Integration of trypanosomiasis control
with the health system.
Integration of trypanosomiasis surveillance with general health services can be helpful in expanding passive case detection (Pepin et al. 1989) and reducing costs. The NGO trypanosomiasis programmes have relied primarily on local staff and have trained approximately 150 local health care workers in HAT diagnosis, clinical management, and follow-up. However, successful integration depends on a functional primary care system with adequate supplies, record keeping and personnel training. The current health care system in Western Equatoria consists of an assortment of services provided by various NGOs and religious groups. Although there is some coordination of activities by UNICEF and by the southern Sudanese health authorities, and although communication among organizations is generally good, these organizations work largely independently. In a given area, the organization responsible for a sleeping sickness programme may not be the provider of general health care. In many areas, primary health services are limited by lack of resources. Because the sleeping sickness programme and the primary health care centres in Tambura County are currently operated under the same NGO umbrella (IMC/CARE), integration has been achieved there to some degree. Microscopic diagnosis, staging of sleeping sickness, treatment of stage I infection, patient follow-up, and vector control surveillance are performed at some Tambura health centres. However, in other areas of southern Sudan, involvement of the general health care system with trypanosomiasis control is minimal.

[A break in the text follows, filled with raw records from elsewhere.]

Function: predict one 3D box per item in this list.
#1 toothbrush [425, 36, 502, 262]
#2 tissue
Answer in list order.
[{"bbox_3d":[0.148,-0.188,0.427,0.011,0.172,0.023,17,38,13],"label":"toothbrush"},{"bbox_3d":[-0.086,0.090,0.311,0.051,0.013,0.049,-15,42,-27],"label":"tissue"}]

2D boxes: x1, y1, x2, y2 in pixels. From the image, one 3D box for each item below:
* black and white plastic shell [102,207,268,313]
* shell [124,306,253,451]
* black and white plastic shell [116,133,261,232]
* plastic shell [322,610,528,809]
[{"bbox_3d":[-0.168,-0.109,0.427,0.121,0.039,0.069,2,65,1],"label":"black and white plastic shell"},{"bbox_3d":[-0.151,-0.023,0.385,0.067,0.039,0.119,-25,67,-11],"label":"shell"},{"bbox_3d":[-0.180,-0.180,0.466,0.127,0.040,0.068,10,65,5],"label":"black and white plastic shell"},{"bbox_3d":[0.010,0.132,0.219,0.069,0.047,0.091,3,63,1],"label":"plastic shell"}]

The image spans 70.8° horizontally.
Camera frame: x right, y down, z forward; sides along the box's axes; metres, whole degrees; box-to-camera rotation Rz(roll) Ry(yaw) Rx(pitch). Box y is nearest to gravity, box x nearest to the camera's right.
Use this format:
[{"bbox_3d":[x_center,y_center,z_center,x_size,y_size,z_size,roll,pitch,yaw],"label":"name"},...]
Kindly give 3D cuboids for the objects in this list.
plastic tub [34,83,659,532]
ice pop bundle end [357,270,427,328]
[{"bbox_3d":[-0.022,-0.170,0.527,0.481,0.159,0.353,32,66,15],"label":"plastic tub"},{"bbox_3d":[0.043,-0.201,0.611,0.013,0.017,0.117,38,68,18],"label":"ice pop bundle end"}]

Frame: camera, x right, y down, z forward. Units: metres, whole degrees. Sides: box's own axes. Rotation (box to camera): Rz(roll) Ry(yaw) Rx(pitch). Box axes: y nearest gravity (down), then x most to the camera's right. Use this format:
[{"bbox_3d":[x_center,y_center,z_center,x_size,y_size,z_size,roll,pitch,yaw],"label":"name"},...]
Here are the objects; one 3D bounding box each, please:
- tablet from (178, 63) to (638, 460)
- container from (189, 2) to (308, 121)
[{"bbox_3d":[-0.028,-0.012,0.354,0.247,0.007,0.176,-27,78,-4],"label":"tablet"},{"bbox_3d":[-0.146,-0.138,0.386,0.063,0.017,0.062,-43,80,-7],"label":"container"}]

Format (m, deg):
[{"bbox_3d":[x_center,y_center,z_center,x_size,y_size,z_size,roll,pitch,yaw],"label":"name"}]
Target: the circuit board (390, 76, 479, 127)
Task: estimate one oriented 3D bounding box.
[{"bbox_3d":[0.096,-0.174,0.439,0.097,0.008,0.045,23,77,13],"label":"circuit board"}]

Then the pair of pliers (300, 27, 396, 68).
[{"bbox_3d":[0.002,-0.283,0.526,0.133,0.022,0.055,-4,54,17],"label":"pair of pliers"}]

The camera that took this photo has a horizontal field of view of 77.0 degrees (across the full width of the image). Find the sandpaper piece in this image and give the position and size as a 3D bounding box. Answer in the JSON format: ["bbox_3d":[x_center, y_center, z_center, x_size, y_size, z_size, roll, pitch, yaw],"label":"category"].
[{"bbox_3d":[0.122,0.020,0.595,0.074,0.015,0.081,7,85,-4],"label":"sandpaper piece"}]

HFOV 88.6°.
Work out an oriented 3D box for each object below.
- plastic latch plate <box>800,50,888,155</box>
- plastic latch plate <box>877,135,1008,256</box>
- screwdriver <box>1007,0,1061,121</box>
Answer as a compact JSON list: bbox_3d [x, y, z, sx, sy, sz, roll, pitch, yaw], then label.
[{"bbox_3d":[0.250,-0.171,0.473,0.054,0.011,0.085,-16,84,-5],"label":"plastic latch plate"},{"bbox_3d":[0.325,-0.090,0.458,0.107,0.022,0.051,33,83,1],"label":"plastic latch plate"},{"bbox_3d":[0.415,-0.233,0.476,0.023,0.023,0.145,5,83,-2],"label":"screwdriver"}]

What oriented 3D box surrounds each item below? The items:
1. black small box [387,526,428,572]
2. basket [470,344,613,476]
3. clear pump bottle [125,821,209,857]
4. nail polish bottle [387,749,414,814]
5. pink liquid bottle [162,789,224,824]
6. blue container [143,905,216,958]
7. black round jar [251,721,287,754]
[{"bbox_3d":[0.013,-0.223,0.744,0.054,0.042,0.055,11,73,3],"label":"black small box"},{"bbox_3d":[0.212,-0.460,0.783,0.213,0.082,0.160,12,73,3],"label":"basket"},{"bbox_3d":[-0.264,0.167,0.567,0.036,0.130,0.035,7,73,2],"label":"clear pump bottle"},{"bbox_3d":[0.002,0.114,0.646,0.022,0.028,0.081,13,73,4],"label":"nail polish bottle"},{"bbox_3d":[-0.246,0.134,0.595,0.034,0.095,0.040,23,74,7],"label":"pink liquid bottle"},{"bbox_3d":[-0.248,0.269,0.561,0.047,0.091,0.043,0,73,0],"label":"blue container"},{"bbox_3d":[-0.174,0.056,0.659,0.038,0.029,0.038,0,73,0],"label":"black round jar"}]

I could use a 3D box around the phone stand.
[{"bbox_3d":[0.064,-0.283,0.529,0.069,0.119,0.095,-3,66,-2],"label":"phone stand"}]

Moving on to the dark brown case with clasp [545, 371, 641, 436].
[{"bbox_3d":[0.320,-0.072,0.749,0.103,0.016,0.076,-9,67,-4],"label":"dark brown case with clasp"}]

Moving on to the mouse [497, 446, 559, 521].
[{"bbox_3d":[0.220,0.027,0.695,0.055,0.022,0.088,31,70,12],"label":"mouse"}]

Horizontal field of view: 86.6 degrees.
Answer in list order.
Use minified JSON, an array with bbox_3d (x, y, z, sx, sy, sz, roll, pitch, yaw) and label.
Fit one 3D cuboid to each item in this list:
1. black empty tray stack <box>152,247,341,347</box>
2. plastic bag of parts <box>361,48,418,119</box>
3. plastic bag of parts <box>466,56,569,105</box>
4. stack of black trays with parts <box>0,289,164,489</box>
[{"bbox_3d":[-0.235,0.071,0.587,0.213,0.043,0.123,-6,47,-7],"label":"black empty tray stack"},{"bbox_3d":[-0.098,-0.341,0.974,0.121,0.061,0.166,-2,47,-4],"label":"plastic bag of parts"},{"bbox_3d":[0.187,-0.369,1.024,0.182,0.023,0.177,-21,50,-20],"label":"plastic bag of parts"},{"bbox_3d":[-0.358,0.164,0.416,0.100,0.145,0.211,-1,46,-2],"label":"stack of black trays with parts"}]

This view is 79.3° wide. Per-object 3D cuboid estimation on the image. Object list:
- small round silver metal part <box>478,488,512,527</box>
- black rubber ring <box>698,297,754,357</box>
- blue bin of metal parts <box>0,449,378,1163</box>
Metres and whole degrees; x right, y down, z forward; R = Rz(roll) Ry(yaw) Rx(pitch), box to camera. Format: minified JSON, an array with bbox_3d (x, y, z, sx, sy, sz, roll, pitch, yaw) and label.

Greater coordination of trypanosomiasis efforts in southern Sudan is needed so that a comprehensive control strategy can be implemented. Serologic methods, treatment protocols, and reporting are not standardized. Operation Lifeline Sudan (OLS), a consortium of NGOs and United Nations agencies operating in southern Sudan, convened a task force on sleeping sickness to address some of these issues, but not all organizations that conduct sleeping sickness programmes in southern Sudan are members of OLS.